Figure 1: Histological picture of lung tissue in uninfected (control) piglets.

·      In the left (piglet no. 5). The normal lung structure at low power view shows the thin interalveolar septa devoid of infiltrate; the peribronchial (and/or perivascular) connective tissue reveals a minimal infiltrate of very few mononuclear lymphocytes (magn x100).

·   In the right (piglet no. 2). Unlike to Fig. 1A, this area lung tissue area shows thickened interalveolar septa due mild accumulation of mononucellular lymphocytes. Similar mild (M) non-specific (NS) interstitial infiltrate (II) was found in the lungs of 5 out of 9 uninfected controls.

As expected, staining for PRRSV in any control lung tissue sample was negative including areas revealing the above mentioned mild interstitial infiltrate (Figure 2). 


Figure 2: Histological findings in the lungs of PRRSV infected piglets.

·      In the left above (piglet no. 16). An area of the lung tissue in the infected animal showing mild focal thickening of the interalveolar septa and dilatation of small vessels (magn x100).

·   In the right above (piglet no. 16). In contrast to the area shown in the left, this one reveals typical UIP with severe thickening of interalveolar septa and an abundant mononuclear interstitial infiltrate along with dilatation and hyperemia of the small blood vessels.

·   In the left below (piglet no. 25). The lung tissue of an animal who developed typical UIP showing a widespread mononuclear infiltration of the interalveolar septa and peribronchial connective tissue (magn. x100).

In the right below, the same piglet (no. 25). The mononuclear infiltrate in the peribronchial area consists mainly of lymphocytes; the thickening of interalveolar septa is prominent (magn. x 240).

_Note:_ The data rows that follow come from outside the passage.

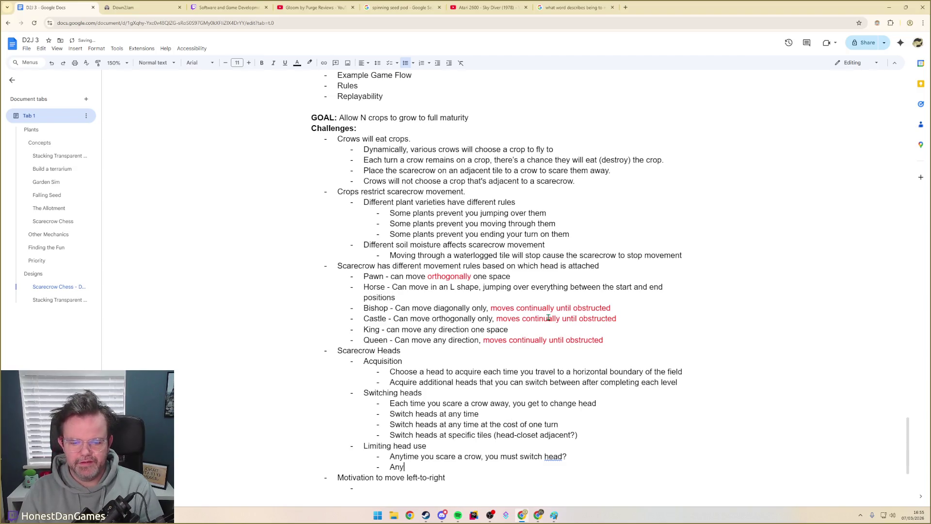
pyautogui.write('time you ')
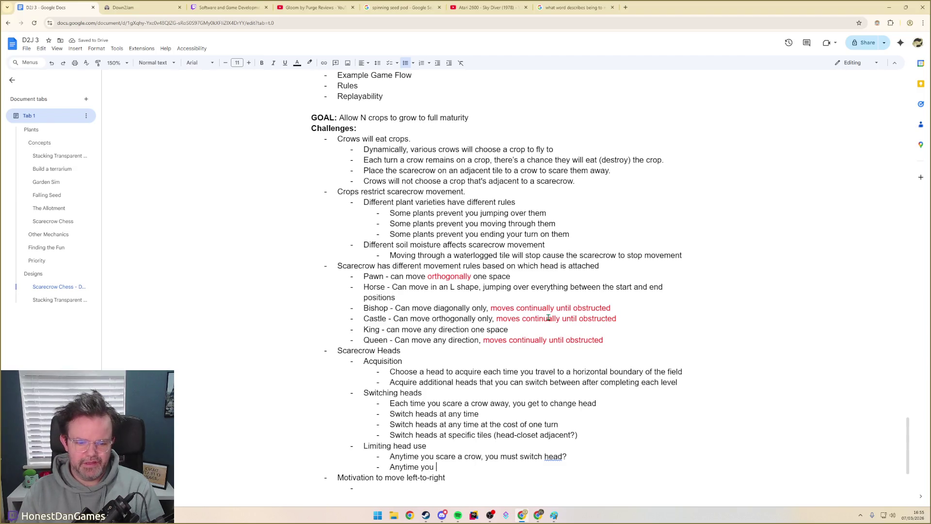
pyautogui.write('re')
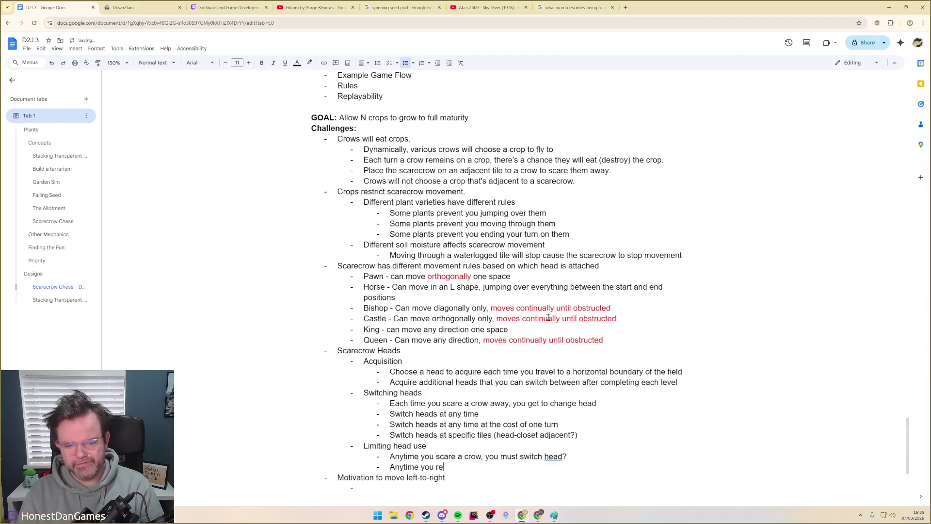
pyautogui.write('ach one side of')
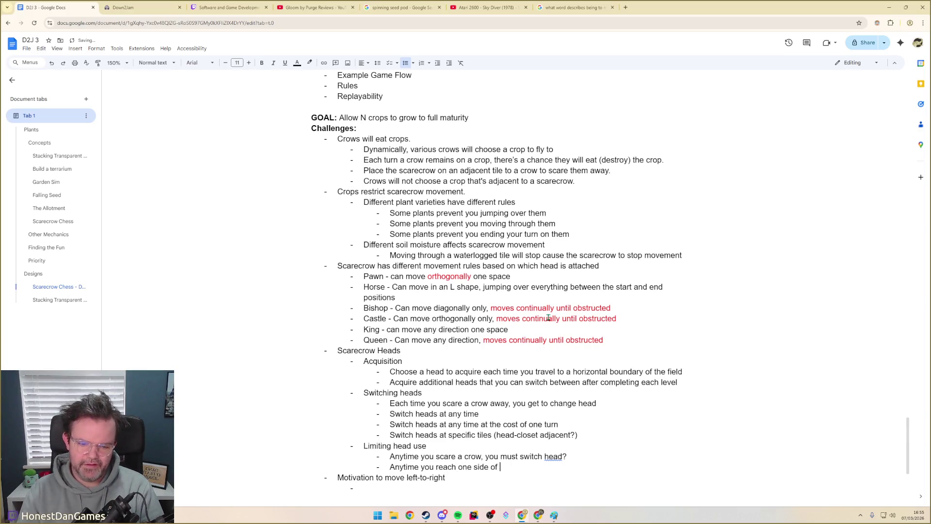
pyautogui.press('BackSpace')
pyautogui.press('BackSpace')
pyautogui.press('BackSpace')
pyautogui.press('BackSpace')
pyautogui.press('BackSpace')
pyautogui.press('BackSpace')
pyautogui.write('riz')
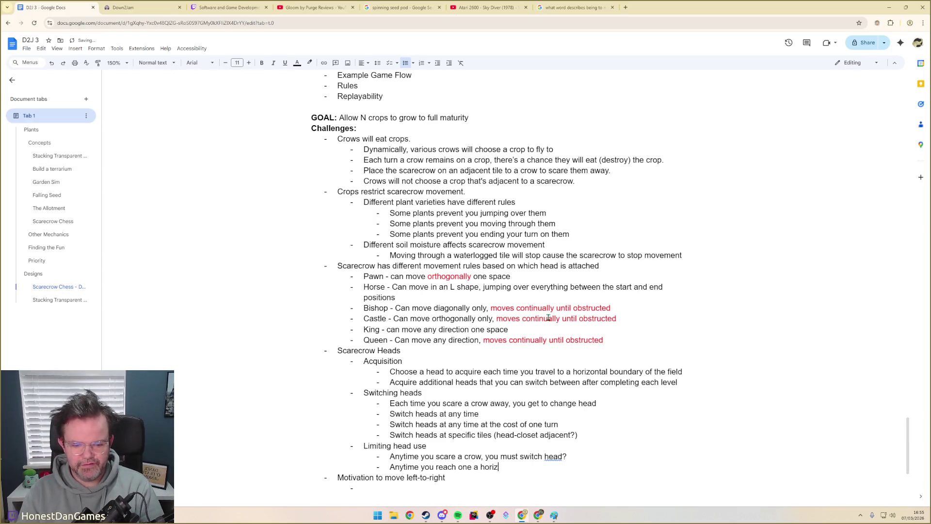
pyautogui.write('l boundary , you must switch head?')
pyautogui.press('Return')
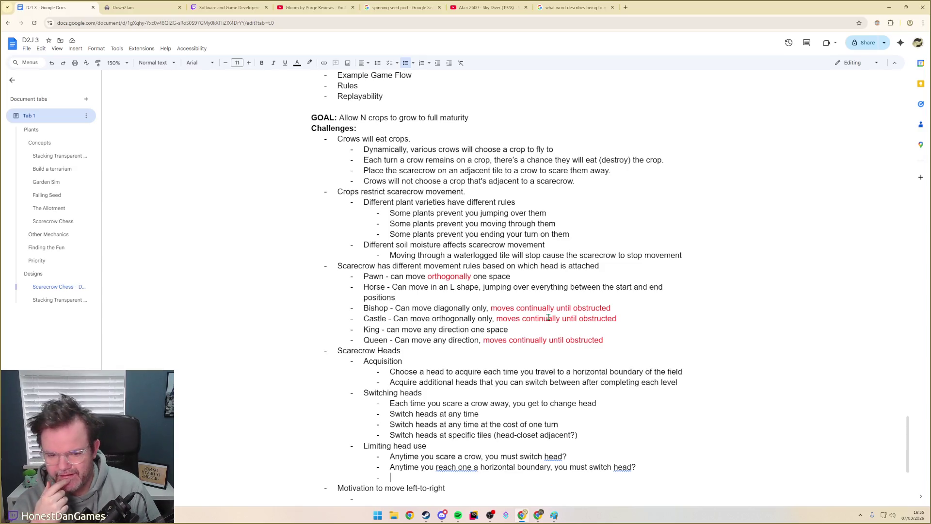
pyautogui.write('Assess if w')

As expected, in the majority of infected animals (23 out of 28, 82%) the lung tissue revealed the typical picture of usual interstitial pneumonia (UIP). In these, the interalveolar septi were thickened along with the presence of a rich mononuclear cell (lymphocyte) infiltrate. In addition, in UIP the capillaries of the alveolar wall were widened along with occasional focal bleeding into the alveoli in result to an injury of endothelial cells. High power view of altered areas confirmed that the interstitial infiltrate consisted mainly of lymphocytes. Occasionally (in example by piglet no. 40) the infiltrate in question was so extensive that the original lung structure became altered or completely different so that it could not be recognized either (Figure 3). 


Figure 3: Severe interstitial pneumonia due to PRRSV infection.



Staining with anti-N antibody showed the presence of PRRSV antigen predominantly in the columnar ciliary epithelium lining the bronchial tree. Details demonstrated the presence of viral antigen in the cytoplasm of acinus cells building the small mucous glands, situated below the lamina muscular is of the bronchial wall. The alveolar lining was rarely positive for the N-protein. Occasionally, the type II alveoli lining cells could be found harboring the N-protein (Figure 4).